Measuring the predictability of life outcomes with a scientific mass collaboration
Significance
Hundreds of researchers attempted to predict six life outcomes, such as a child’s grade point average and whether a family would be evicted from their home. These researchers used machine-learning methods optimized for prediction, and they drew on a vast dataset that was painstakingly collected by social scientists over 15 y. However, no one made very accurate predictions. For policymakers considering using predictive models in settings such as criminal justice and child-protective services, these results raise a number of concerns. Additionally, researchers must reconcile the idea that they understand life trajectories with the fact that none of the predictions were very accurate.
Abstract
How predictable are life trajectories?

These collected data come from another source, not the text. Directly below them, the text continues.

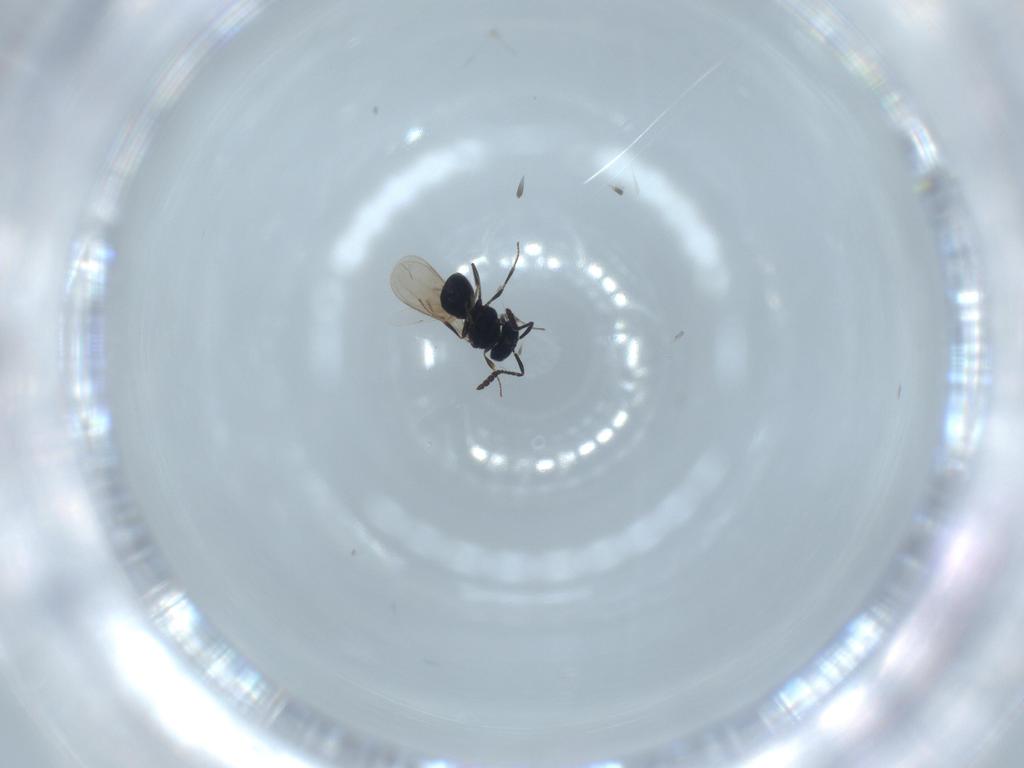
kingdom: Animalia
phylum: Arthropoda
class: Insecta
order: Hymenoptera
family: Scelionidae
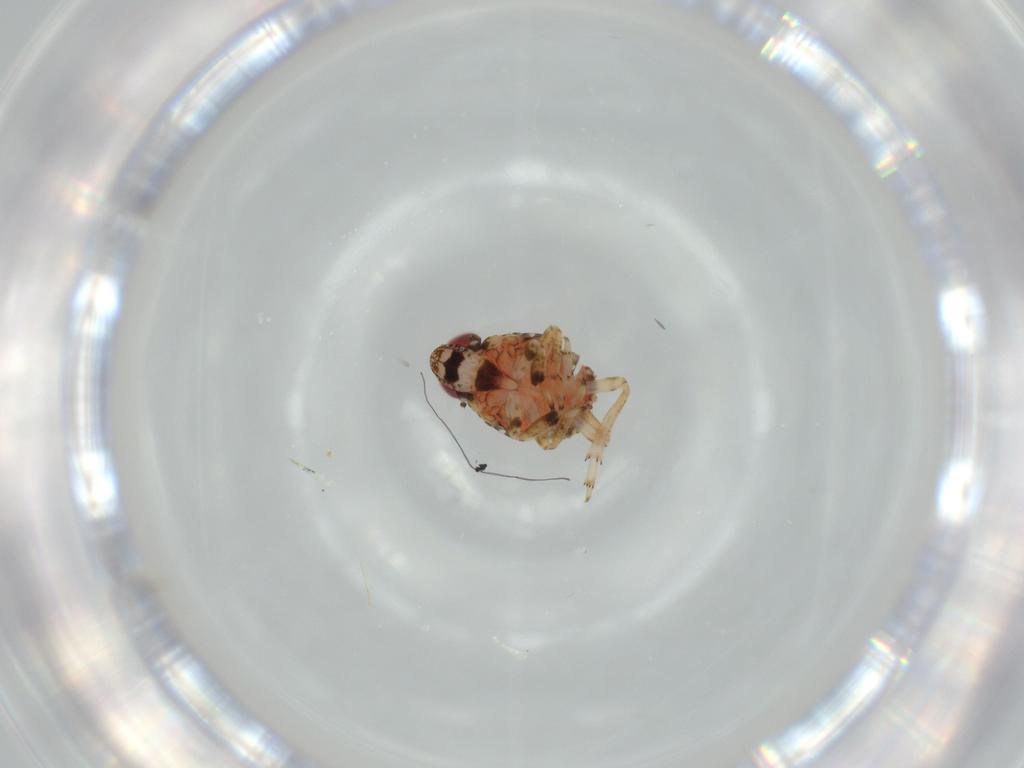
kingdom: Animalia
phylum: Arthropoda
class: Insecta
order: Hemiptera
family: Issidae
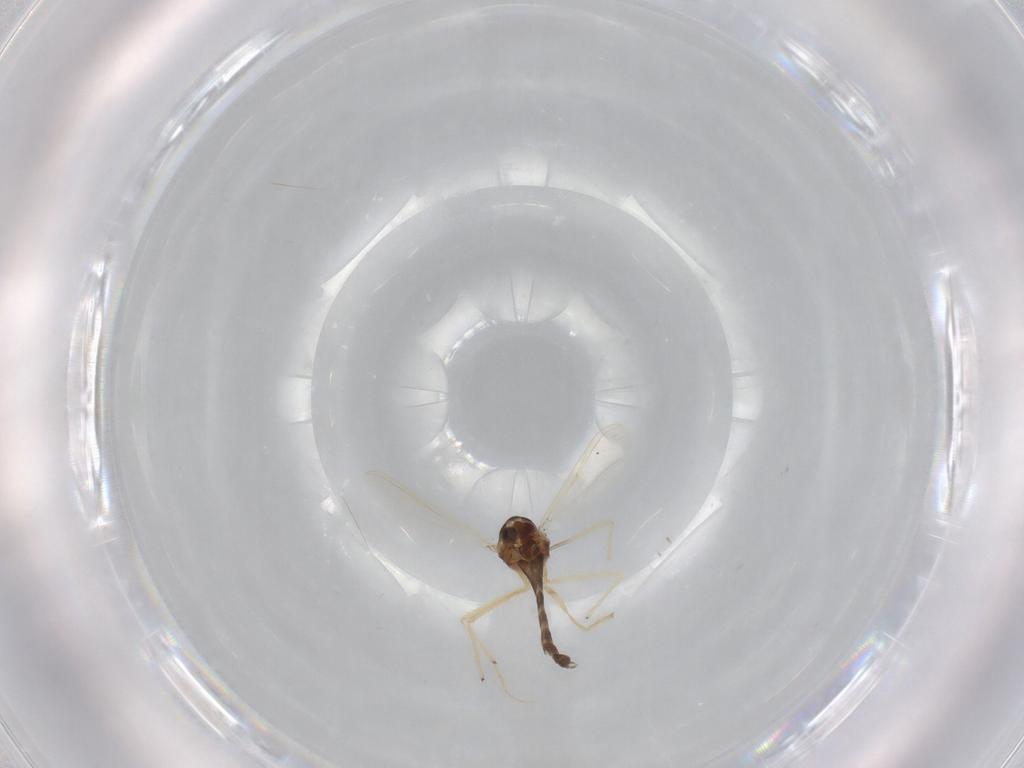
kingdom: Animalia
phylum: Arthropoda
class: Insecta
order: Diptera
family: Chironomidae
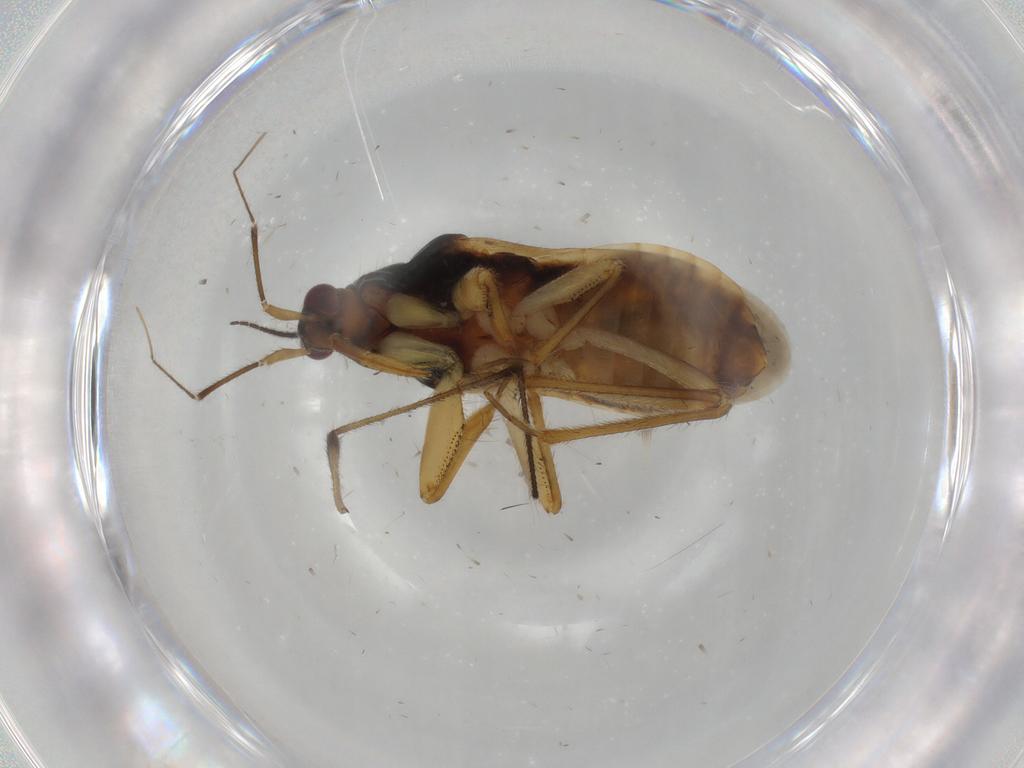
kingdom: Animalia
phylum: Arthropoda
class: Insecta
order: Hemiptera
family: Nabidae
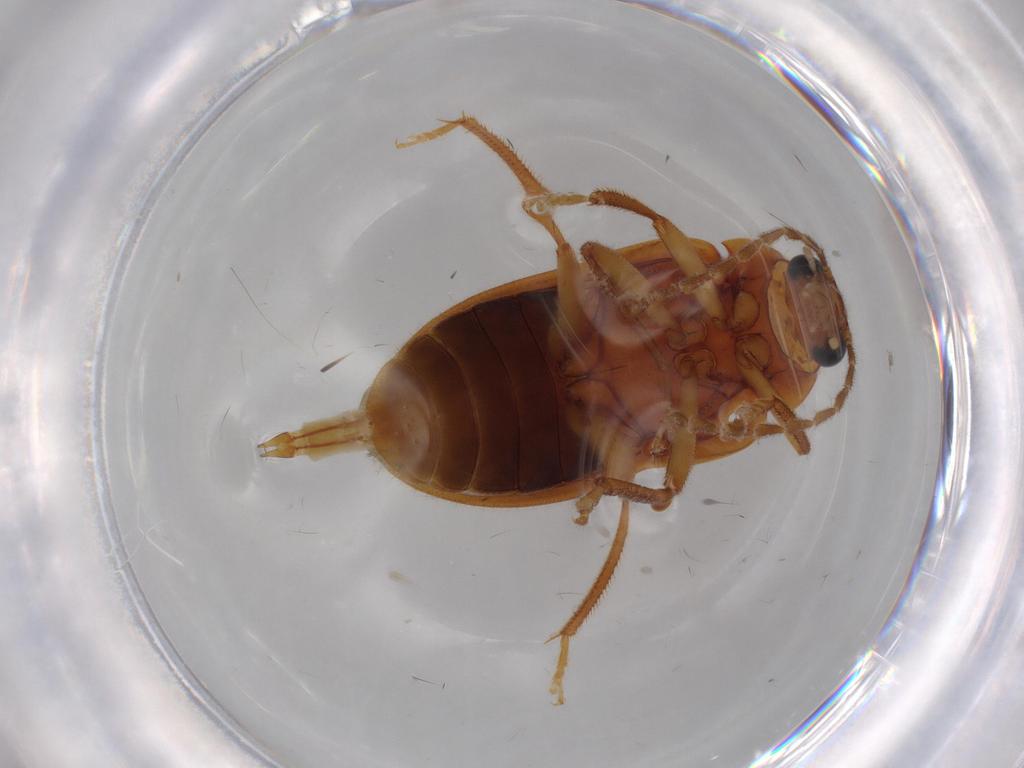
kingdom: Animalia
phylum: Arthropoda
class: Insecta
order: Coleoptera
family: Ptilodactylidae
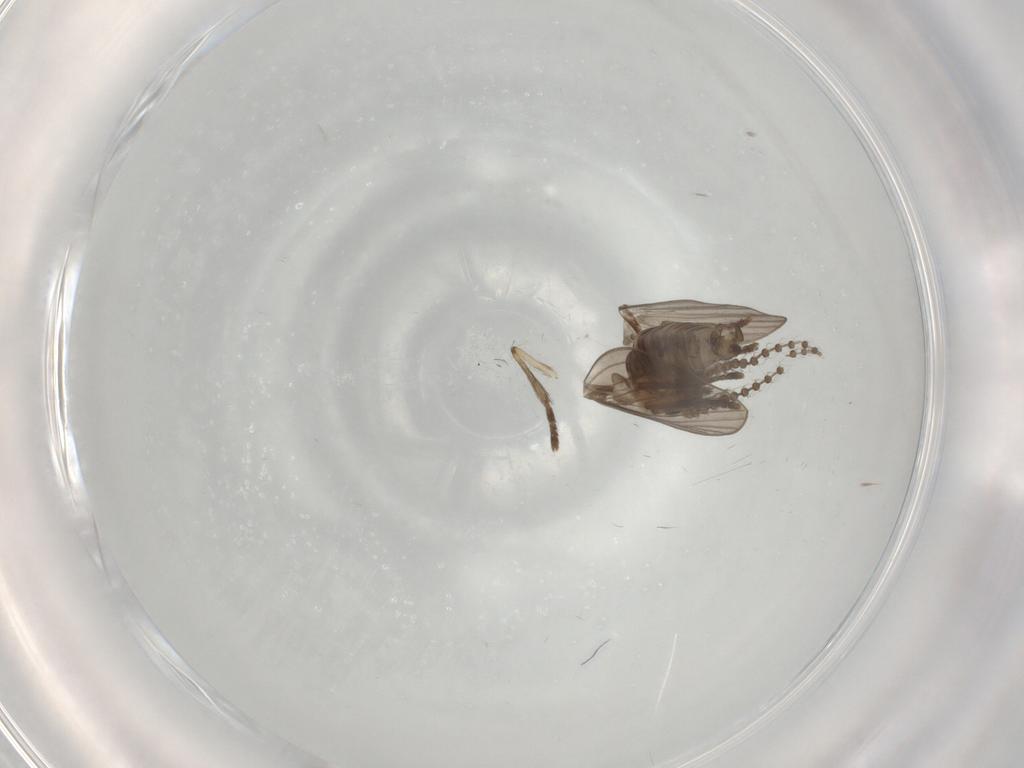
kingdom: Animalia
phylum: Arthropoda
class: Insecta
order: Diptera
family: Psychodidae
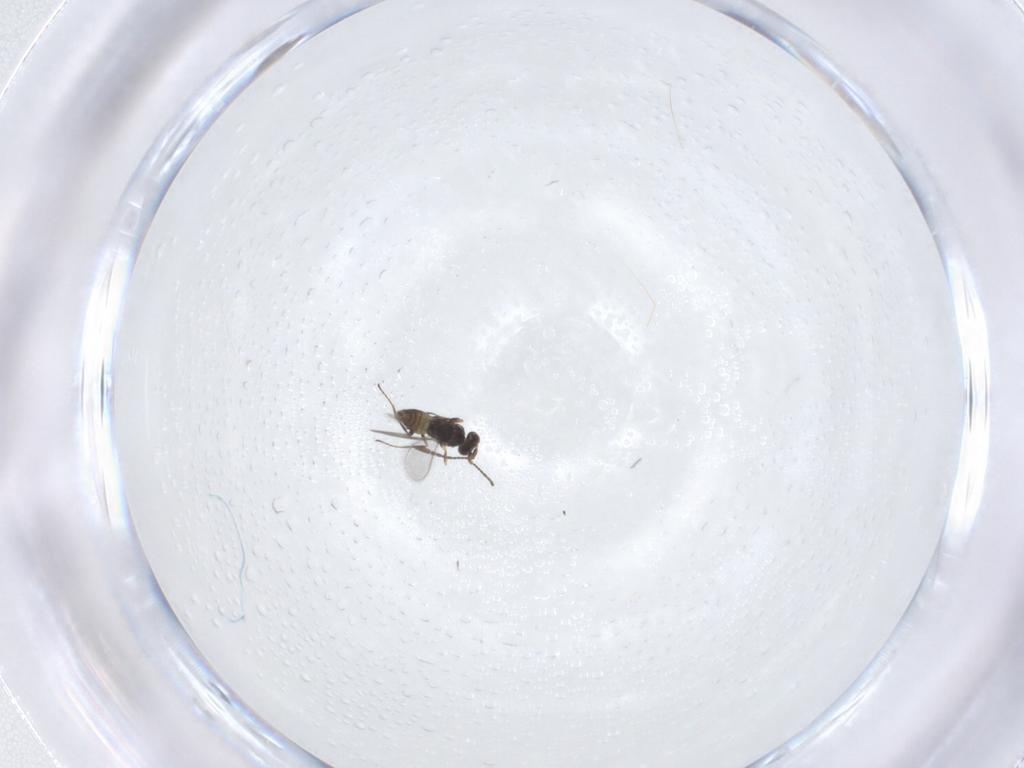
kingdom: Animalia
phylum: Arthropoda
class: Insecta
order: Hymenoptera
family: Mymaridae
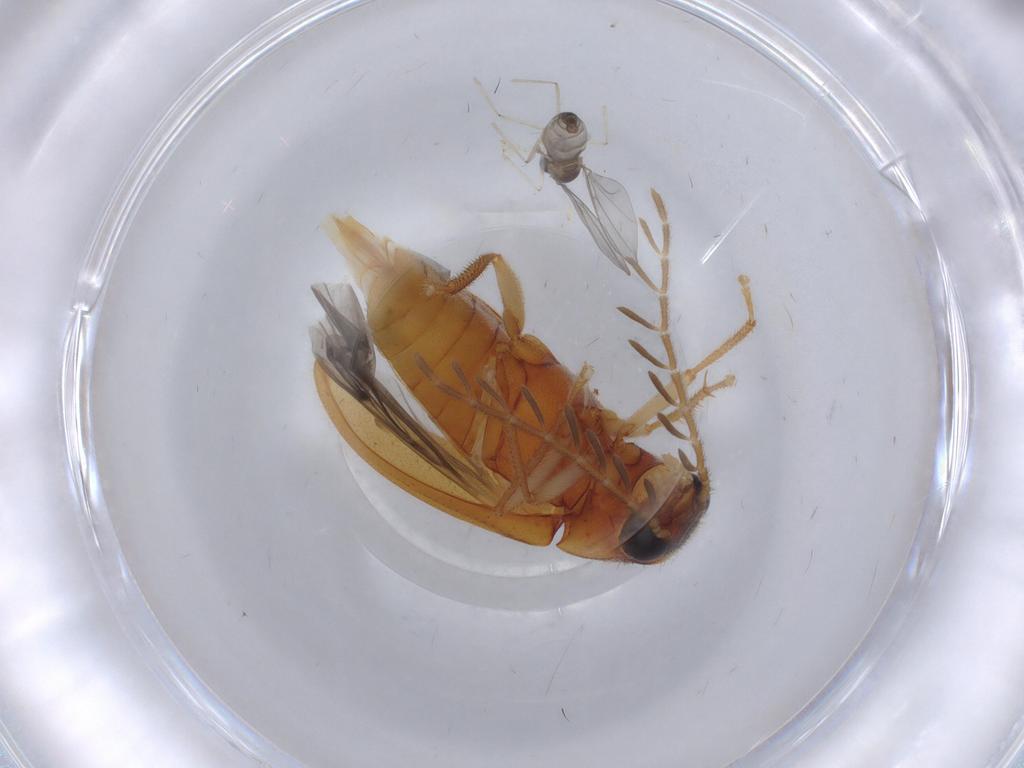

We investigated this question with a scientific mass collaboration using the common task method; 160 teams built predictive models for six life outcomes using data from the Fragile Families and Child Wellbeing Study, a high-quality birth cohort study. Despite using a rich dataset and applying machine-learning methods optimized for prediction, the best predictions were not very accurate and were only slightly better than those from a simple benchmark model. Within each outcome, prediction error was strongly associated with the family being predicted and weakly associated with the technique used to generate the prediction. Overall, these results suggest practical limits to the predictability of life outcomes in some settings and illustrate the value of mass collaborations in the social sciences.